Top of Data records

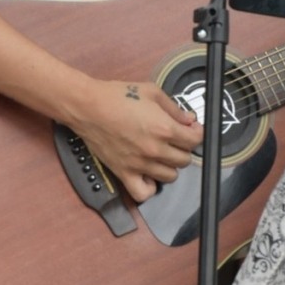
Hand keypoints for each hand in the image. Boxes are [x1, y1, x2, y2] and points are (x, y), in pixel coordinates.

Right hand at [71, 79, 203, 203]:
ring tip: (161, 155)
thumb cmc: (116, 97)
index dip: (196, 133)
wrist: (88, 107)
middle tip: (174, 139)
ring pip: (170, 176)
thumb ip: (174, 108)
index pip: (195, 140)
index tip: (190, 129)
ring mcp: (140, 164)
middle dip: (183, 148)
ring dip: (169, 165)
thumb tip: (188, 120)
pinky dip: (150, 187)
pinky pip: (144, 193)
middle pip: (185, 159)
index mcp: (164, 128)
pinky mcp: (124, 173)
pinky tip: (148, 174)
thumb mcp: (151, 92)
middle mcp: (155, 150)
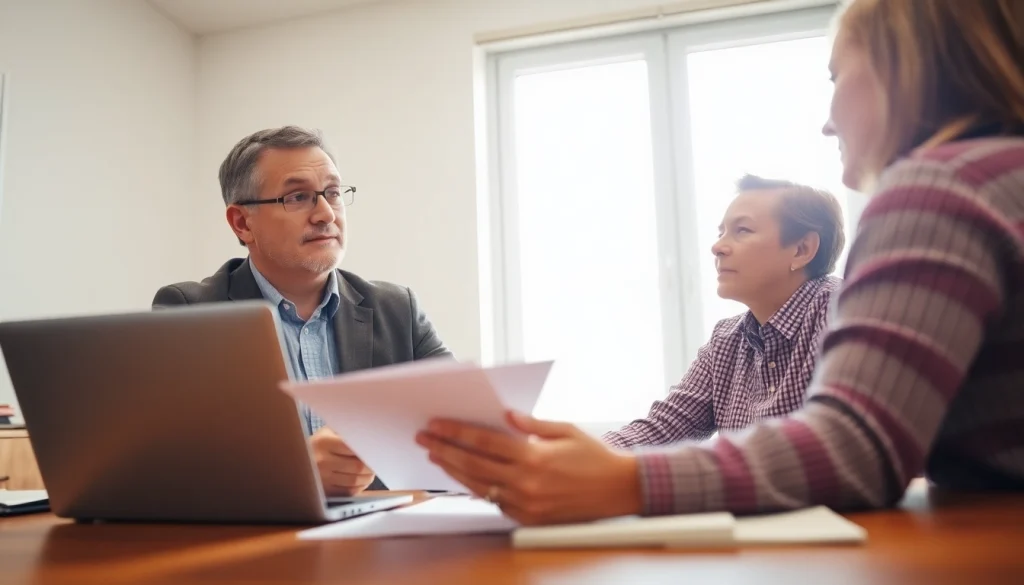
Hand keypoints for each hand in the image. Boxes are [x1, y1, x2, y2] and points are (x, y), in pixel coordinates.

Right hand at [309, 427, 375, 495]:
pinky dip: (359, 487)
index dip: (370, 451)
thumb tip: (373, 437)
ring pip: (355, 480)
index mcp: (324, 441)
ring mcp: (321, 478)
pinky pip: (348, 492)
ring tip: (370, 472)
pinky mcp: (324, 491)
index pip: (356, 447)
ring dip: (368, 477)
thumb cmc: (321, 443)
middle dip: (372, 466)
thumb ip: (349, 432)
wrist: (298, 460)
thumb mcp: (329, 432)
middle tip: (377, 463)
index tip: (377, 451)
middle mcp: (321, 460)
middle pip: (358, 466)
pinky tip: (361, 481)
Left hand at [416, 411, 641, 524]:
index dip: (456, 433)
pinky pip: (495, 501)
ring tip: (437, 457)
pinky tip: (464, 477)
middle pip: (473, 465)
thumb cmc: (595, 456)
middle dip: (445, 450)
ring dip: (454, 471)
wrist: (619, 490)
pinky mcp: (528, 518)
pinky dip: (478, 488)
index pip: (484, 442)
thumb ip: (533, 424)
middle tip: (424, 439)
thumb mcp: (566, 430)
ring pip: (479, 486)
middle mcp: (526, 483)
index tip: (436, 425)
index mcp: (534, 457)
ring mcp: (526, 503)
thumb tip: (506, 415)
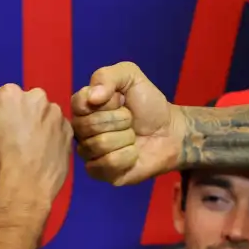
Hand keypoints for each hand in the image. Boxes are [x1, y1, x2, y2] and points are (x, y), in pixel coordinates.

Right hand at [0, 83, 73, 198]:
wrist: (24, 186)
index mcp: (11, 94)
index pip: (4, 96)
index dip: (0, 112)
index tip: (0, 127)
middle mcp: (37, 98)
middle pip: (28, 102)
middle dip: (23, 114)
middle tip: (17, 137)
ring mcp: (56, 114)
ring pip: (45, 115)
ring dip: (40, 125)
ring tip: (32, 148)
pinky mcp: (69, 131)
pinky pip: (58, 130)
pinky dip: (53, 137)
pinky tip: (44, 154)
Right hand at [70, 61, 184, 184]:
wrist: (170, 132)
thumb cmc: (148, 104)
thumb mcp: (130, 76)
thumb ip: (107, 76)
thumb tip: (92, 97)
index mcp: (84, 107)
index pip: (78, 103)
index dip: (104, 103)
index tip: (119, 100)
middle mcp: (82, 131)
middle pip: (88, 126)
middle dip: (119, 120)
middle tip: (130, 120)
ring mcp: (90, 153)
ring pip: (98, 145)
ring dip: (125, 138)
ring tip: (132, 136)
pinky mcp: (101, 173)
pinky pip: (108, 164)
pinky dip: (127, 156)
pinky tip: (133, 153)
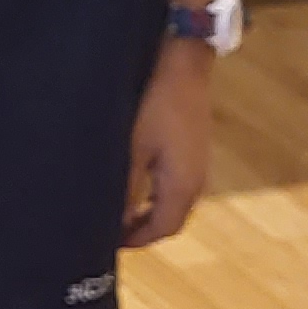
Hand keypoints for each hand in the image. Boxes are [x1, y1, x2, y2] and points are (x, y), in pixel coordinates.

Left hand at [121, 43, 214, 247]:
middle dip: (142, 229)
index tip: (110, 243)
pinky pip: (176, 184)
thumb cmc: (155, 105)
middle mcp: (196, 181)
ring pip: (173, 202)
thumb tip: (118, 220)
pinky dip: (155, 193)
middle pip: (170, 220)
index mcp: (183, 186)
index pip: (162, 229)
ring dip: (148, 211)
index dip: (137, 240)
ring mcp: (198, 164)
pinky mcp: (194, 149)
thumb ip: (126, 188)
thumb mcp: (132, 149)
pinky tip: (134, 182)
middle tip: (111, 229)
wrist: (183, 64)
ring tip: (118, 208)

Bottom of Data records

Taking the entries above, copy word for word the lines from the one with "ring pip: (98, 145)" up to and including the one with "thumb cmc: (155, 105)", without any picture.

ring pip: (98, 145)
ring dip: (125, 138)
ring tip: (132, 136)
pinky mcp: (101, 173)
pinky pip: (108, 164)
pinky dip: (127, 156)
pinky tip: (133, 153)
Hand keypoints for each hand in the image. Boxes are [x1, y1, x2, y2] and points are (x, y), in pixel coordinates.

Left hand at [121, 43, 214, 247]:
middle dip: (142, 229)
index tip: (110, 243)
pinky pip: (176, 184)
thumb cmc: (155, 105)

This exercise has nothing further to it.